If you look at cov
(edit cov
in the command window) you might see why it doesn't support multi-dimensional arrays. It perform a transpose and a matrix multiplication of the input matrices: xc' * xc
. Both operations don't support multi-dimensional arrays and I guess whoever wrote the function decided not to do the work to generalize it (it still might be good to contact the Mathworks however and make a feature request).

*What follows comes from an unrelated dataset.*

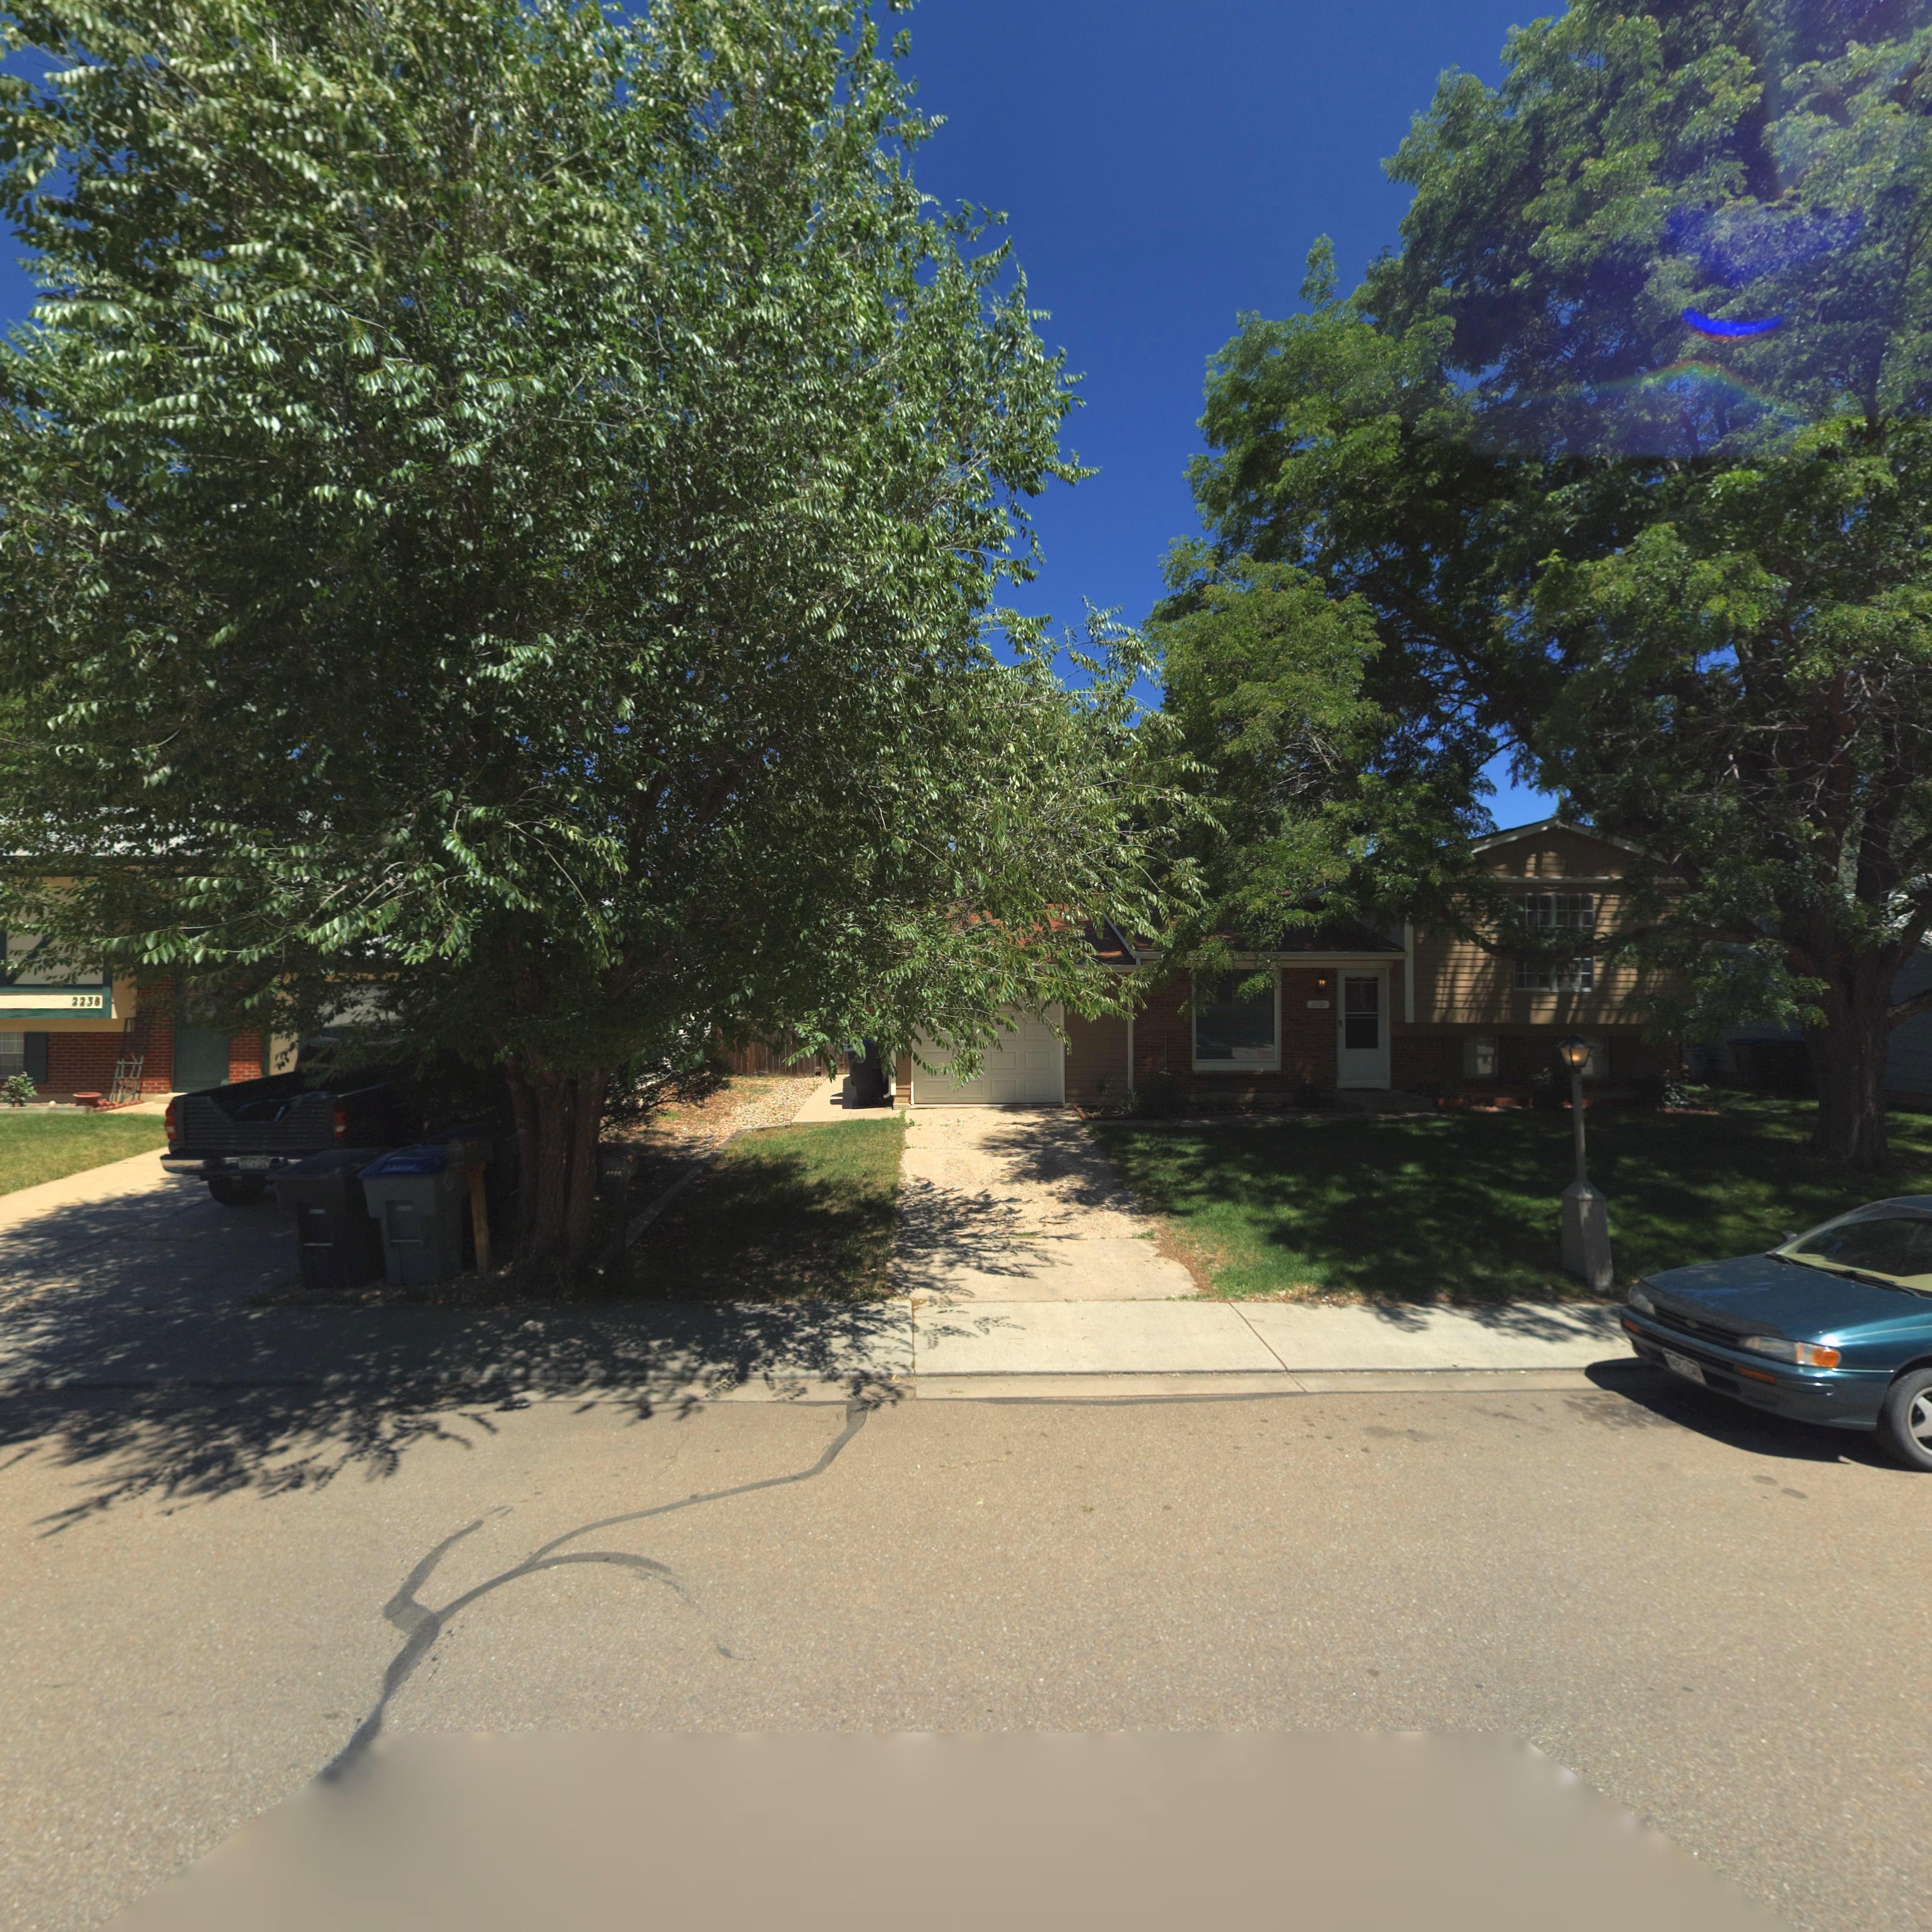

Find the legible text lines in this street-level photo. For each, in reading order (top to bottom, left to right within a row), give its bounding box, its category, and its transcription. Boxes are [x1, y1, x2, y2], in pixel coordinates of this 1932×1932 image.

[71, 995, 100, 1006] StreetNumber: 2238
[1311, 1001, 1325, 1007] StreetNumber: 2232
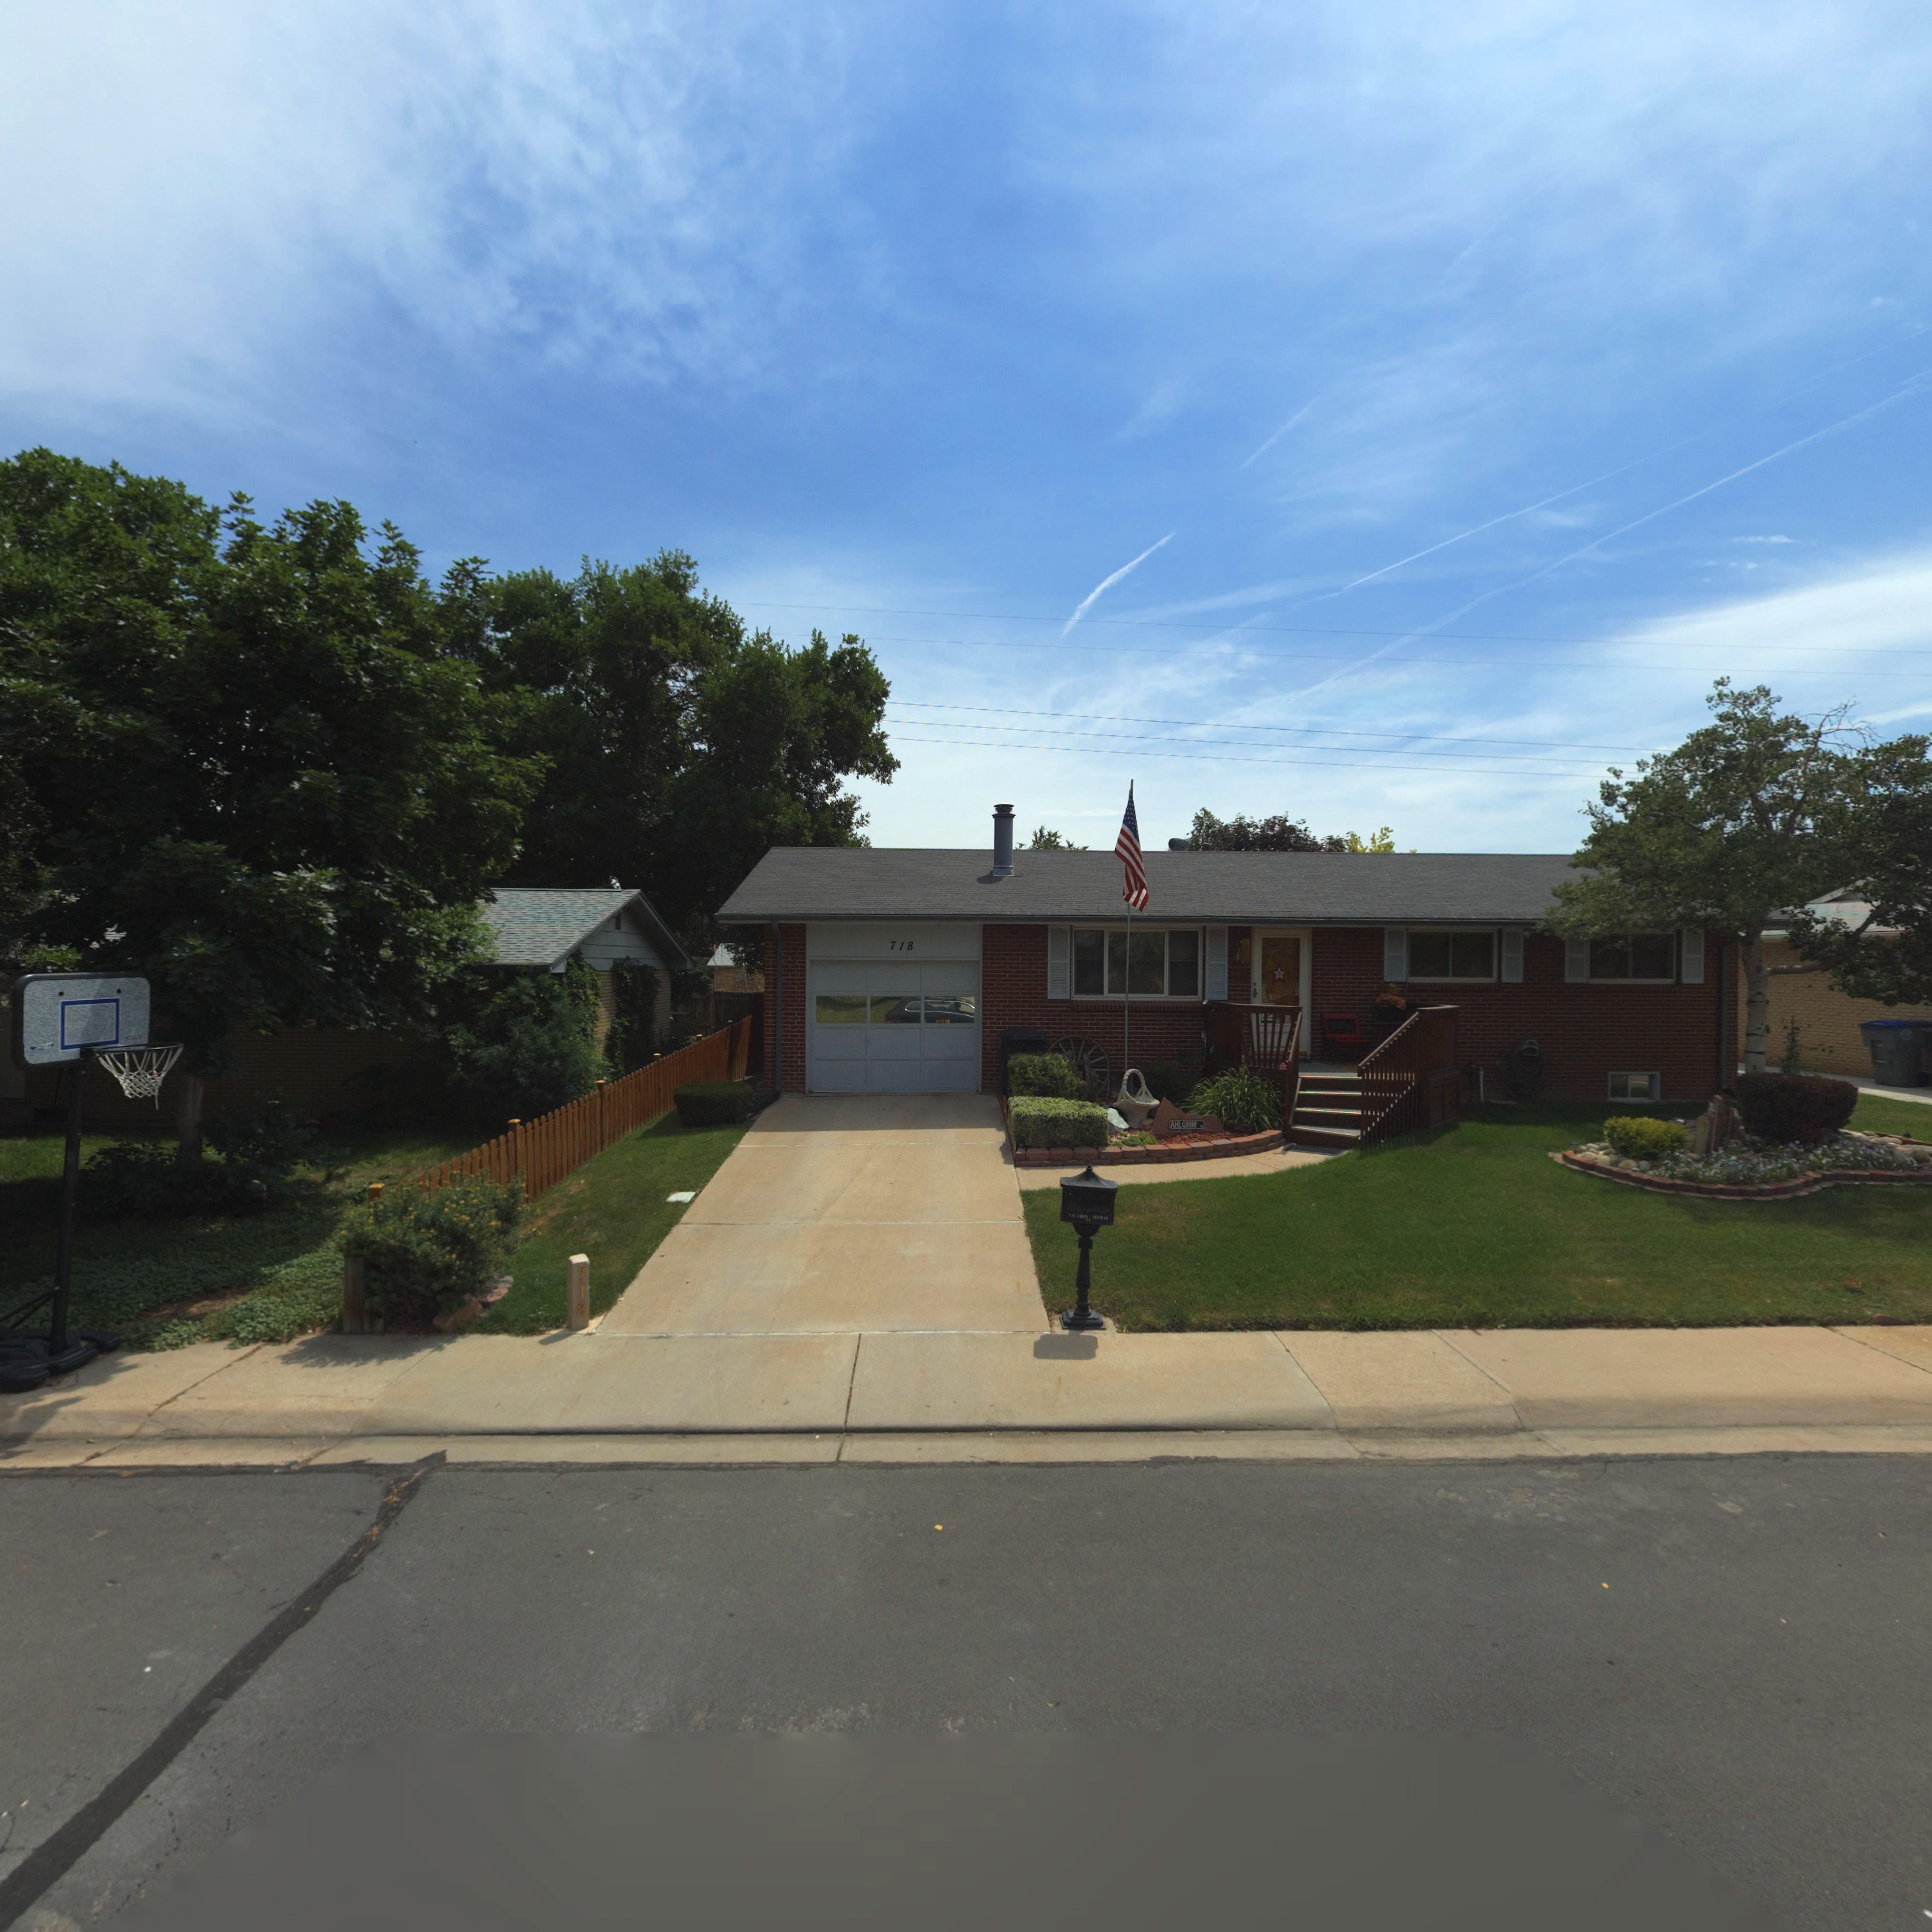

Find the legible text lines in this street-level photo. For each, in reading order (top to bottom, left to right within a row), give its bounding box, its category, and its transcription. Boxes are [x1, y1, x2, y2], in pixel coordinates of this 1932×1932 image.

In your case, if we take the basic code from cov
and make a few assumptions, we can write a covariance function M-file the supports 3-D arrays:
function x = cov3d(x)
% Based on Matlab's cov, version 5.16.4.10
[m,n,p] = size(x);
if m == 1
x = zeros(n,n,p,class(x));
else
x = bsxfun(@minus,x,sum(x,1)/m);
for i = 1:p
xi = x(:,:,i);
x(:,:,i) = xi'*xi;
end
x = x/(m-1);
end
Note that this simple code assumes that x
is a series of 2-D matrices stacked up along the third dimension. And the normalization flag is 0, the default in cov
. It could be exapnded to multiple dimensions like var
with a bit of work. In my timings, it's over 10 times faster than a function that calls cov(x(:,:,i))
in a for
loop.
Yes, I used a for
loop. There may or may not be faster ways to do this, but in this case for
loops are going to be faster than most schemes, especially when the size of your array is not known a priori.